5. Ce que c’est le collectivisme et le pourquoi de son écroulement.

Quelques considérations, pour finir, sur la façon dont, dans Altermarxisme, est présentée la question du collectivisme soviétique et de son écroulement. Dans le schéma à quatre de la métastructure (autonomie privée/autonomie publique sur le plan politique, marché/organisation sur le plan économique) le libéralisme devrait représenter l’expansion maximale des deux premiers termes (liberté privé et marché), tandis que le communisme devrait viser les deuxièmes termes (d’un coté autonomie publique, c’est à dire démocratie pure, de l’autre organisation ou planification). C’est plus ou moins ainsi que Marx se représentait le communisme : comme une collectivité démocratique qui organise ensemble la production. Mais alors la question est de savoir pourquoi cette forme démocratique (même si elle n’est certes pas libérale) d’association des producteurs s’est révélée être une impossibilité historique ?

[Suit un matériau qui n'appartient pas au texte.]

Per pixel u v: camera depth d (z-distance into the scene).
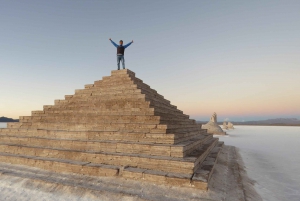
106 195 7.54
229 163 13.59
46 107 16.69
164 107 15.46
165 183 8.10
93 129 12.43
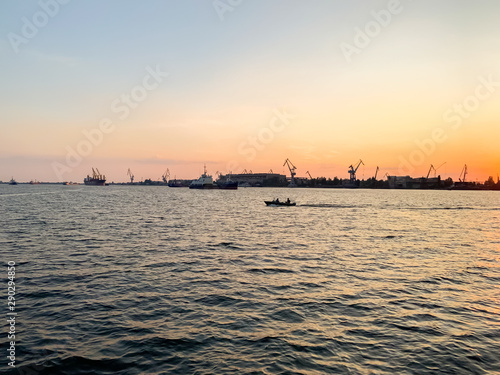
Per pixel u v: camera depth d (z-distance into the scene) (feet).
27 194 462.19
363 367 32.42
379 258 83.51
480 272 70.08
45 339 37.55
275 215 210.38
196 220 171.73
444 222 181.78
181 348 35.99
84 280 60.23
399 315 45.78
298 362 33.24
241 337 38.73
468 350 35.94
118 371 31.48
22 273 64.13
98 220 161.79
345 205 328.90
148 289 55.83
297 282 61.11
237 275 65.46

Duménil et Bidet donnent des réponses un peu différentes. Pour Duménil, l’échec n’est pas imputable ni à l’excès de planification, ni au manque de démocratie. Si le socialisme réel n’a pas su se reformer, afin de dépasser ces limites, la raison se trouve dans le fait que l’avant-garde révolutionnaire s’est vite transformée en une nouvelle classe dominante des cadres. Cette classe renforçait son contrôle social (p.107) au fur et à mesure que la supériorité de la position social-démocrate qui se développait en Occident devenait évidente. Mais pourquoi l’avant-garde révolutionnaire s’est-elle transformée (ou devait-elle se transformer) en une nouvelle classe dominante ? Il me semble qu’il n’y a pas une réponse définitive à cette question.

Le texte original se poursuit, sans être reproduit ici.